Despite a nationwide decrease, mob killings are on the rise in Phnom Penh and nearby Kandal province, according to reports from police and local human rights groups.
More than a dozen extrajudicial killings occurred in Phnom Penh last year, said Chan Soveth, a monitor with the human rights group Adhoc, while 102 such killings were recorded in the provinces.
Though killings in the provinces appear to be declining, Chan Soveth said a disturbing number of cases involve violence by local officials against victims supporting communal election candidates.
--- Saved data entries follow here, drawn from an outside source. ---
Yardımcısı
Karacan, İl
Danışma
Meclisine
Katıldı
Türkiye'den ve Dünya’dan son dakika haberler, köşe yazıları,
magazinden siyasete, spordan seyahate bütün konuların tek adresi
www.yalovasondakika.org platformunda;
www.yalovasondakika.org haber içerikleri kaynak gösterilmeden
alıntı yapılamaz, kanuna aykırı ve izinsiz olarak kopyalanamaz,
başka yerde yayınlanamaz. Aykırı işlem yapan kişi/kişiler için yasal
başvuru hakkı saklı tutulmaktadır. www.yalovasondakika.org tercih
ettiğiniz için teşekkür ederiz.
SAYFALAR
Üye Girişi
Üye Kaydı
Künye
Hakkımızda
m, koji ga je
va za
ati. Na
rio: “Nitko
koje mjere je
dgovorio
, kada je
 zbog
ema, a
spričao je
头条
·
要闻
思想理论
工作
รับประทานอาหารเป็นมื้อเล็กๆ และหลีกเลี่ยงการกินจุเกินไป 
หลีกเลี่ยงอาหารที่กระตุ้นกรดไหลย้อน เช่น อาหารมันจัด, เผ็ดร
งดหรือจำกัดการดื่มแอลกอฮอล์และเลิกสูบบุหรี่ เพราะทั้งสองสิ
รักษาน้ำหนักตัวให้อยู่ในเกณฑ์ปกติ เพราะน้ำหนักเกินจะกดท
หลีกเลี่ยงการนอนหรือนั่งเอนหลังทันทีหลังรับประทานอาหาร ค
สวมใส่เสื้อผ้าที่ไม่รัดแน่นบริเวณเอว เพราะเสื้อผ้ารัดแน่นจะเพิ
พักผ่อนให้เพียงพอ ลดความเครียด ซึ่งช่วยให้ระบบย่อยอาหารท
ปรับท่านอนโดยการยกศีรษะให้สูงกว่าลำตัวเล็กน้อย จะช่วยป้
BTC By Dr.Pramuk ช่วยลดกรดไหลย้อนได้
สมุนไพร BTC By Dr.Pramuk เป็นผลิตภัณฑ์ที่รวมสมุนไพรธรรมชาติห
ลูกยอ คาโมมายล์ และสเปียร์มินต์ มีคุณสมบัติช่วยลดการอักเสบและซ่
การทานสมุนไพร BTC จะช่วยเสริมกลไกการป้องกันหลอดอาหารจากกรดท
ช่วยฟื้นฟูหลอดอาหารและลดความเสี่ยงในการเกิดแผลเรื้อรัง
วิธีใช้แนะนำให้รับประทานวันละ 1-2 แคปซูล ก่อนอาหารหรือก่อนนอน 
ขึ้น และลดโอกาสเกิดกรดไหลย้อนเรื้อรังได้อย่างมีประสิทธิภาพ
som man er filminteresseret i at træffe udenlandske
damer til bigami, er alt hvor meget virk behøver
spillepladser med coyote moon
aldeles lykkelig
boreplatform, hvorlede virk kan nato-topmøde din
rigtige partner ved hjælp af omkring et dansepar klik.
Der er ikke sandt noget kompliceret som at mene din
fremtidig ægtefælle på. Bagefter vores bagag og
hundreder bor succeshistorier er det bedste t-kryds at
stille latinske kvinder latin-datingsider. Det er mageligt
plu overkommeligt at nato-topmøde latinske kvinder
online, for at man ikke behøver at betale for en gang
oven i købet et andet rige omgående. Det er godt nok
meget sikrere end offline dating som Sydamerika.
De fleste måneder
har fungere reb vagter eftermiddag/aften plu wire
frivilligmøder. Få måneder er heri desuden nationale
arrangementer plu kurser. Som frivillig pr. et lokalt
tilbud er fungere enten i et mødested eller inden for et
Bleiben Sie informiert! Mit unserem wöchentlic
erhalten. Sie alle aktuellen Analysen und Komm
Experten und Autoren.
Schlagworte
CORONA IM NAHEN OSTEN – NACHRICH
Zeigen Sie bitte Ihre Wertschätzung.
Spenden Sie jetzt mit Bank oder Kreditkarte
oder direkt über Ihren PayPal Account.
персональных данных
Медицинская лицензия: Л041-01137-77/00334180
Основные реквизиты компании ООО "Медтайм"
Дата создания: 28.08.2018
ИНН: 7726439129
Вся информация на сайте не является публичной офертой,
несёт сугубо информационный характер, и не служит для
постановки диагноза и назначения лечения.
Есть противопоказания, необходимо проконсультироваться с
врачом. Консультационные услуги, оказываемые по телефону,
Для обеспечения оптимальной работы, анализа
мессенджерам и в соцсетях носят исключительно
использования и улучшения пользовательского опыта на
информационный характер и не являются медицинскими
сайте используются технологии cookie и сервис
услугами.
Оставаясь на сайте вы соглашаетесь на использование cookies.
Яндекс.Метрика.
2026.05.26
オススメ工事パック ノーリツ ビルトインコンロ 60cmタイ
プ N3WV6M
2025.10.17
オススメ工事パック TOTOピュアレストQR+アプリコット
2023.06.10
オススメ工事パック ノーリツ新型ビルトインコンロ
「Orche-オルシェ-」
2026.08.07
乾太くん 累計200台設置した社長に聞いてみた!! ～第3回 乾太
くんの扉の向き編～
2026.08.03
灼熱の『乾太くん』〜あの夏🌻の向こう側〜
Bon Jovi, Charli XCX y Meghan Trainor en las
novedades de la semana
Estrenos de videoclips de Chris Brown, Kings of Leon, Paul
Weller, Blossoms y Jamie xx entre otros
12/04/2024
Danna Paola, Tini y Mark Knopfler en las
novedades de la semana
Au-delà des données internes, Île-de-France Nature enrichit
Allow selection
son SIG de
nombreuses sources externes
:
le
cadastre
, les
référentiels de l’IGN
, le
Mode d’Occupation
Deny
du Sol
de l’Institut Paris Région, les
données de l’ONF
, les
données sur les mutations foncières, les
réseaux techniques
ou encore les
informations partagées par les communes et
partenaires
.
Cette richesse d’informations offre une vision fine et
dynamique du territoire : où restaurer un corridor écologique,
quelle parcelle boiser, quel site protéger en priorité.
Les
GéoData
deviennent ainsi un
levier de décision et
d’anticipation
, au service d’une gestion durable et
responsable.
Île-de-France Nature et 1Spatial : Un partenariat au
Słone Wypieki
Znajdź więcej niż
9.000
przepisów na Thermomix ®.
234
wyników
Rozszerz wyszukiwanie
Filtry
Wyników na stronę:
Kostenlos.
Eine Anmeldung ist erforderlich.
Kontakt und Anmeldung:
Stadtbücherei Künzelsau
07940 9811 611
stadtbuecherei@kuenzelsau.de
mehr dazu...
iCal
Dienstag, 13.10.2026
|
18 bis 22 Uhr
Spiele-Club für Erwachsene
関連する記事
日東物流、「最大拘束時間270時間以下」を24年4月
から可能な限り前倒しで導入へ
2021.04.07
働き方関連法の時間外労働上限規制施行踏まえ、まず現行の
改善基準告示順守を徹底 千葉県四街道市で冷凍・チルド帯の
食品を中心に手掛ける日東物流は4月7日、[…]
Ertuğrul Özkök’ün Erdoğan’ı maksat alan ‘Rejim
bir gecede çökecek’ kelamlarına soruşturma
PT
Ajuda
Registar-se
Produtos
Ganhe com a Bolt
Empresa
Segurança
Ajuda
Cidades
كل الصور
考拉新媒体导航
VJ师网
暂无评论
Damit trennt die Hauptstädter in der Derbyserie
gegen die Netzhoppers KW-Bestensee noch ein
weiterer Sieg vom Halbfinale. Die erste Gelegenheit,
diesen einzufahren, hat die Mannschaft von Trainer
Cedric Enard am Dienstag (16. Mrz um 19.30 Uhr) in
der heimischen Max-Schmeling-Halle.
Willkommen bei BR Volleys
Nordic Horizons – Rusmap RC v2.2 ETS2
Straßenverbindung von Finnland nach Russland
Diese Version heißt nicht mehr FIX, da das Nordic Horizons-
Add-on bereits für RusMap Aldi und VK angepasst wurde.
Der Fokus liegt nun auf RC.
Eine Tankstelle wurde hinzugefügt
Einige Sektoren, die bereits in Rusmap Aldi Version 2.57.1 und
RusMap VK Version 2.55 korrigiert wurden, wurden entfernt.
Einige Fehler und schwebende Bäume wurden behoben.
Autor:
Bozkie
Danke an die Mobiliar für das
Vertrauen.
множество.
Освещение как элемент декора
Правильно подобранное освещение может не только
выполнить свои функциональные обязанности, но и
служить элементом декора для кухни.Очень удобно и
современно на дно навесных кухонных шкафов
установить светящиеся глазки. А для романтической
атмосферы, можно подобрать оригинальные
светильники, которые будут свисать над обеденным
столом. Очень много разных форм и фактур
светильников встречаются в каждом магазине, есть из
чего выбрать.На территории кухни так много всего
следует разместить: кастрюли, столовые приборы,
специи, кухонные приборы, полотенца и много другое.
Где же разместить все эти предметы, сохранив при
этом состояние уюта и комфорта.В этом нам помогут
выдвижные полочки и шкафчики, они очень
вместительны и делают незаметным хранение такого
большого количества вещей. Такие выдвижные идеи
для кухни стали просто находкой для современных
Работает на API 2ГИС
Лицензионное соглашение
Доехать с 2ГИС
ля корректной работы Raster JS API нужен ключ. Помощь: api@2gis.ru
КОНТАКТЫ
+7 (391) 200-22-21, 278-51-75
“There was a lot of killing that was politically motivated,” Chan Soveth said. Opposition party leader Sam Rainsy routinely reports incidents of violence against party members he says are commune election candidates. Also, a Funcinpec candidate and his wife were fatally shot earlier this year. The government, however, has down-played election-related violence in the countryside, instead dismissing the deaths as “personal disputes.”
Observers say it is often hard to differentiate between political and personal killings, making the tracking of election-related violence difficuly and subject to interpretation.
Extrajudical killings in Phnom Penh and the surrounding suburbs are easier to explain, Chan Soveth said, but still represent an alarming trend toward mob violence. Victims in the city are mostly suspected thieves caught by residents who, with a growing distrust of Cambodia’s legal system, decide to take justice into their own hands.
Phnom Penh Governor and Chief Municipal Prosecutor Uk Savuth acknowledged last week that there are weaknesses in the judiciary that could encourage mob violence.
“Previously the court did not do its job well. Nearly all the people in Phnom Penh lost their faith in the court system,” Chea Sophara said.
But tentative legal reforms have at least laid the groundwork for the court’s being able to regain the public’s trust, Chan Soveth said, though there is still an inability to implement the law properly.
Public officials on all levels, including King Norodom Sihanouk, spoke out last year against extrajudicial killings, which have been held up by the international community as a particularly brutal example of Cambodia’s failure to protect human rights.